Google nudity policy cracks down on "revenge porn"
Google plans to censor unauthorized nude photos from its influential Internet search engine in a policy change aimed at cracking down on a malicious practice known as "revenge porn."
The new rules announced Friday will allow people whose naked pictures have been posted on a website without their permission to ask Google to prevent links to the image from appearing in its search results. A form for submitting the censorship requests to Google should be available within the next few weeks.
Google traditionally has resisted efforts to erase online content from its Internet search engine, maintaining that its judgments about information and images should be limited to how relevant the material is to each person's query. That libertarian approach helped establish Google as the world's most dominant search engine, processing roughly two-thirds of all online requests for information.
The Mountain View, California, company decided to make an exception with the unauthorized sharing of nude photos because those images are often posted by ex-spouses, partners in a broken romance or extortionists demanding ransoms to take down the pictures.
"Revenge porn images are intensely personal and emotionally damaging, and serve only to degrade the victims - predominantly women," Amit Singhal, Google's senior vice president of search, wrote in a Friday blog post.
Laws against revenge porn already have been passed in at least 17 states and a federal ban is expected to be introduced in Congress this year.
Google's stand against revenge porn won't necessarily purge it because not even the Internet's most powerful company has the authority to order other sites to remove offensive or even illegal content. But Google is hoping revenge porn will prove less mortifying to its intended victims by making it more difficult to find.
Other heavily trafficked sites, including Twitter and the social forum Reddit, have embraced policies banning nude photos from being posted without the subject's permission. Earlier this year, Google tried to prohibit sexually explicit material from the publicly accessible sites in its Blogger service only to reverse itself within a few days amid cries of unwarranted censorship among Blogger's users.
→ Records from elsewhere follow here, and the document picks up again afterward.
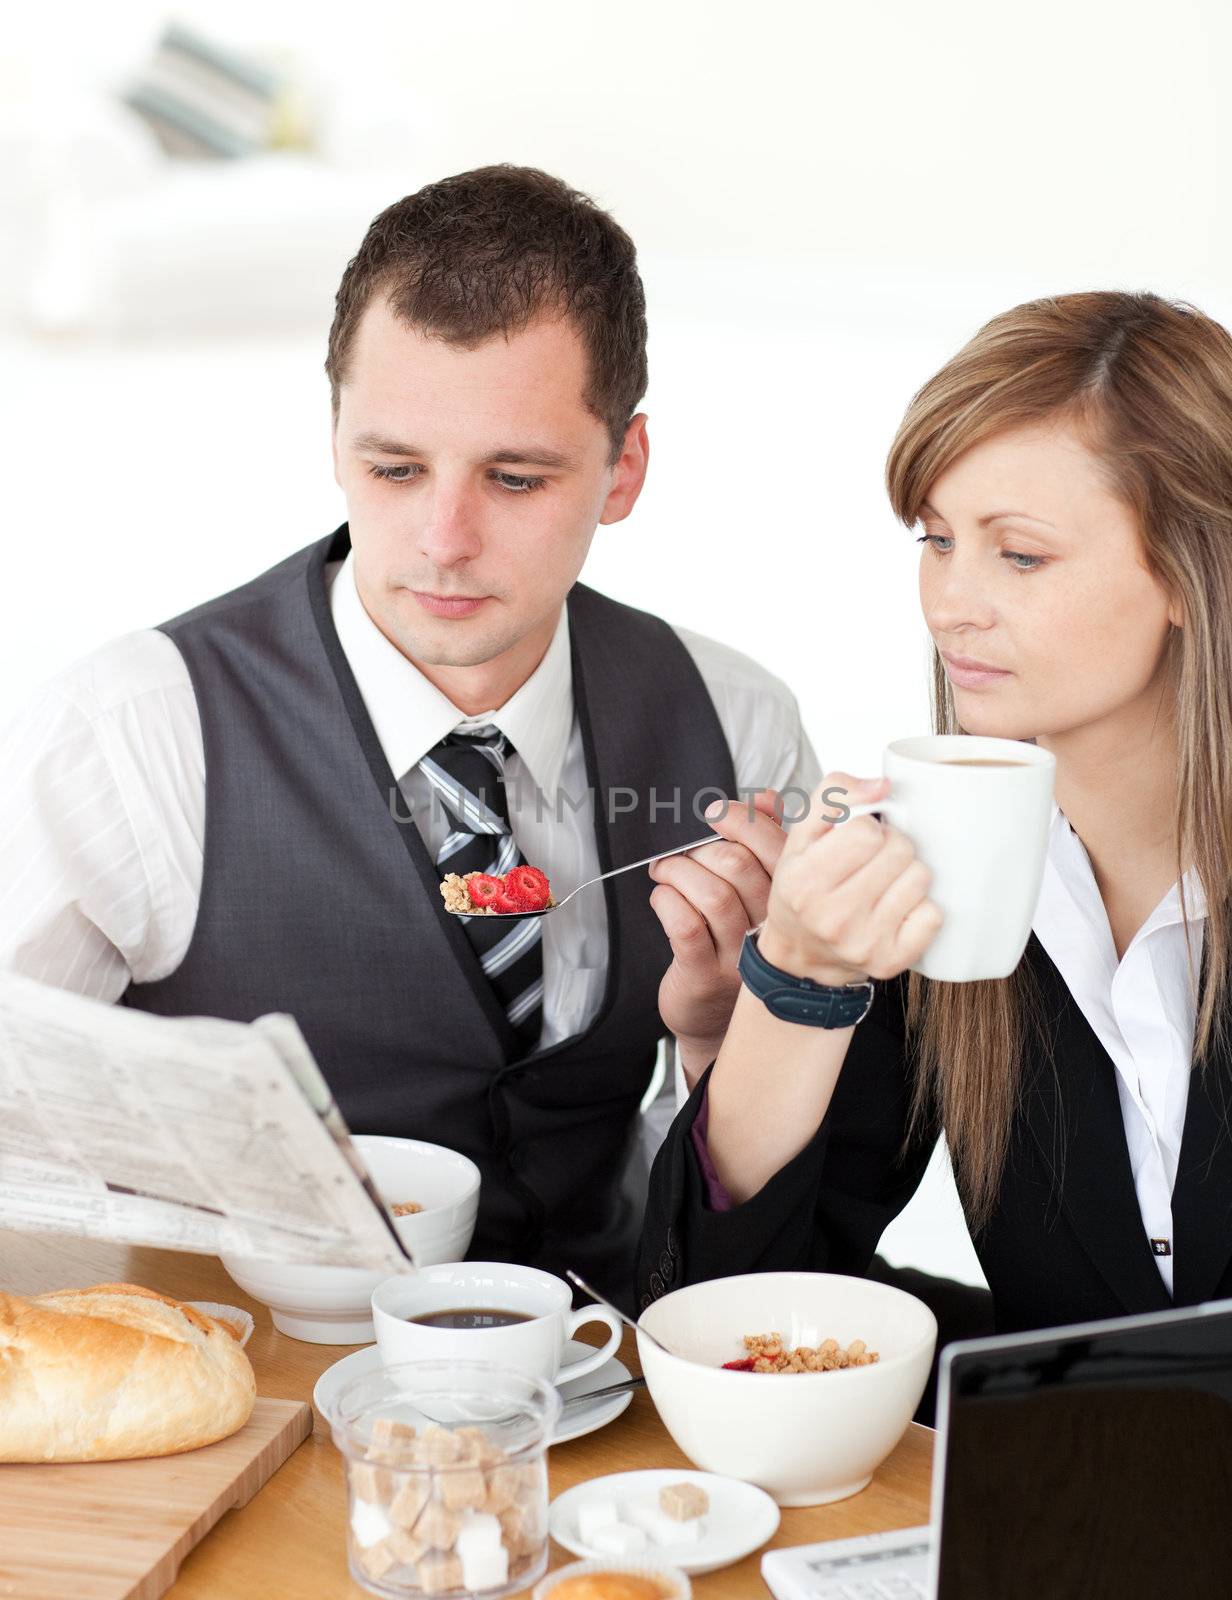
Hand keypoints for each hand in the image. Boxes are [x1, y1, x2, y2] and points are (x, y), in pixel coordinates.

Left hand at [649, 789, 786, 1080]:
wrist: (714, 1017)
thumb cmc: (734, 943)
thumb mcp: (756, 893)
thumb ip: (765, 842)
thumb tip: (769, 798)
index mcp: (790, 901)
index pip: (778, 847)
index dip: (742, 819)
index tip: (716, 813)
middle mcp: (773, 931)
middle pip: (741, 866)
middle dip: (702, 846)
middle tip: (681, 852)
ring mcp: (741, 957)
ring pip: (713, 894)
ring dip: (679, 871)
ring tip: (665, 870)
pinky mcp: (706, 976)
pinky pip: (687, 928)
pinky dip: (668, 902)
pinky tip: (662, 898)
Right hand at [758, 772, 941, 985]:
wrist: (801, 953)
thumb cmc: (804, 888)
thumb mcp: (802, 836)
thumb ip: (834, 795)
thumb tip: (882, 786)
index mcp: (805, 881)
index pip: (866, 831)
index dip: (868, 828)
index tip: (857, 842)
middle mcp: (832, 917)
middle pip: (899, 850)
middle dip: (892, 846)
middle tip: (873, 862)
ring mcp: (864, 943)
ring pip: (920, 877)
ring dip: (907, 874)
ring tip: (884, 884)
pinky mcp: (891, 961)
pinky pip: (933, 914)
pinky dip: (921, 907)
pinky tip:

This isn't the first time Google has excised sensitive content from its search index. In most instances, the company has been forced to do so under laws imposed in various countries where it operates. While its search engine operated in mainland China from 2006 through 2010, Google blocked information that the country's Communist government deemed to be inappropriate and the company has been scrubbing humiliating information from people's pasts in Europe for the past year.